Dalle critiche alle congratulazioni. Il muro dei pregiudizi, dei preconcetti e delle ideologie è venuto giù in poche ore, Fra Roma, Parigi e Berlino, Giorgia Meloni assapora la sua rivincita.
Ora l'hanno accettata e parlare con lei non è più un graffio sul curriculum. Certo, la leader di FdI ha fatto di tutto per rassicurare, tranquillizzare, confermare i passi dei governi precedenti. Ma poi sono arrivate le dichiarazioni che pesano, come quella del portavoce del cancelliere Olaf Scholz. Scholz, subito dopo il battesimo del nuovo esecutivo, aveva pubblicato un post di felicitazioni e qualche voce si era alzata sottolineando la troppa benevolenza mostrata nei confronti di un esecutivo post fascista.
Le parole del portavoce chiudono il caso: «La Germania collabora con tutti i governi europei e in questo senso il cancelliere ha postato il tweet sabato e ci sarà anche un telegramma di congratulazioni a seguire».
Il governo di sinistra tedesco si inchina davanti alla volontà del popolo italiano che ha premiato la destra. Un punto a favore e, a dirla tutta, un successo dietro l'altro.
Domenica mattina va in scena il passaggio delle consegne fra Mario Draghi e Giorgia Meloni e lui la accoglie con un caloroso «Benvenuta». Ma soprattutto si ferma a parlare con lei oltre un'ora e le consegna carte e dossier per darle poi, in un clima disteso, la mitica campanella. Sorrisi. Strette di mano. I sottosegretari alla presidenza del Consiglio, Alfredo Mantovano e Roberto Garofoli, si scambiano informazioni. Altro che incomprensione.
Se pensiamo al passaggio malmostoso fra Giuseppe Conte e Mario Draghi, qua siamo in un presepe. E la sera stessa, in corsa, ecco che la neo premier incontra il presidente francese Emmanuel Macron: altro meeting disteso e cordiale. Lui avrebbe potuto sfilarsi, inventarsi una scusa, anche perché non era affatto scontata quell'accelerazione della transizione italiana nelle ultime ore. E insomma, se la sarebbe potuta cavare evocando l'agenda tiranna.
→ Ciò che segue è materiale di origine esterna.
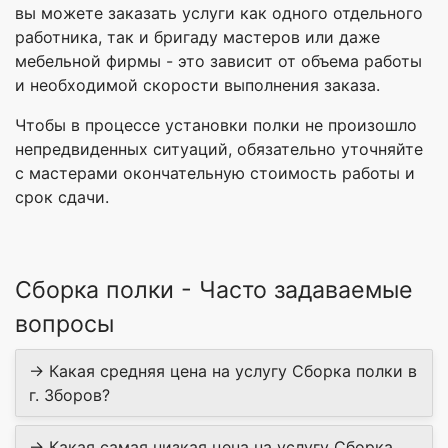
вы можете заказать услуги как одного отдельного
работника, так и бригаду мастеров или даже
мебельной фирмы - это зависит от объема работы
и необходимой скорости выполнения заказа.
Чтобы в процессе установки полки не произошло
непредвиденных ситуаций, обязательно уточняйте
с мастерами окончательную стоимость работы и
срок сдачи.
Сборка полки - Часто задаваемые
вопросы
→ Какая средняя цена на услугу Сборка полки в
г. Зборов?
→ Какая самая низкая цена на услугу Сборка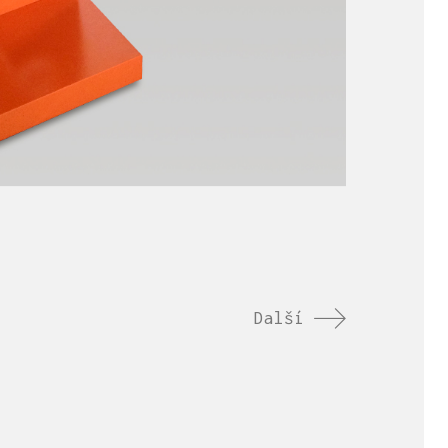
Další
Invece il presidente francese va all'appuntamento e stabilisce un rapporto di collaborazione con Meloni. Poi twitta: «Come europei, come Paesi vicini, come popoli amici, con l'Italia dobbiamo continuare tutto il lavoro iniziato». Non sarà una luna di miele, ma è qualcosa che non ha nulla a che fare con una sorda ostilità inscalfibile.
L'hanno sdoganata e il dibattito sul post Fascismo, sulla fiamma e tutto l'armamentario del passato, finisce in soffitta. A Washington il presidente degli Stati Uniti Joe Biden si congratula con Giorgia Meloni e una nota, importantissima, della Casa Bianca parla dell'Italia «alleato vitale della Nato e partner stretto» degli Usa. Se non è una benedizione, poco ci manca. Ursula Von der Leyen è sulla stessa linea: «Sono lieta di lavorare insieme». E il presidente del Consiglio europeo Charles Michel invita il nuovo capo del governo: «La aspetto a Bruxelles».
Sono tutti segnali che certe preoccupazioni della vigilia si sono dissolte. Non ci sarà una Orban in gonnella a Roma, ma semmai un premier che senza rinunciare all'identità tricolore, ribadita anche lessicalmente nel nuovo nome di alcuni ministeri, vuole dialogare con l'Europa e trovare posizioni comuni.
A Roma accade qualcosa di analogo: Luciano Violante, autore di uno storico discorso nel 1996 sui vinti di Salò e sul bisogno di legittimare quella parte reietta del Paese, fa un altro passo in avanti: «Giorgia Meloni - spiega a Tiziana Panella nello studio di Tagadà- non vuole costituire un partito neofascista ma un partito
conservatore e questo dà un asse nuovo e responsabile alla destra e sarà importante per la sinistra che potrà capire la necessità costituirsi come partito progressista». Quasi un ringraziamento a chi ieri era guardata con sospetto.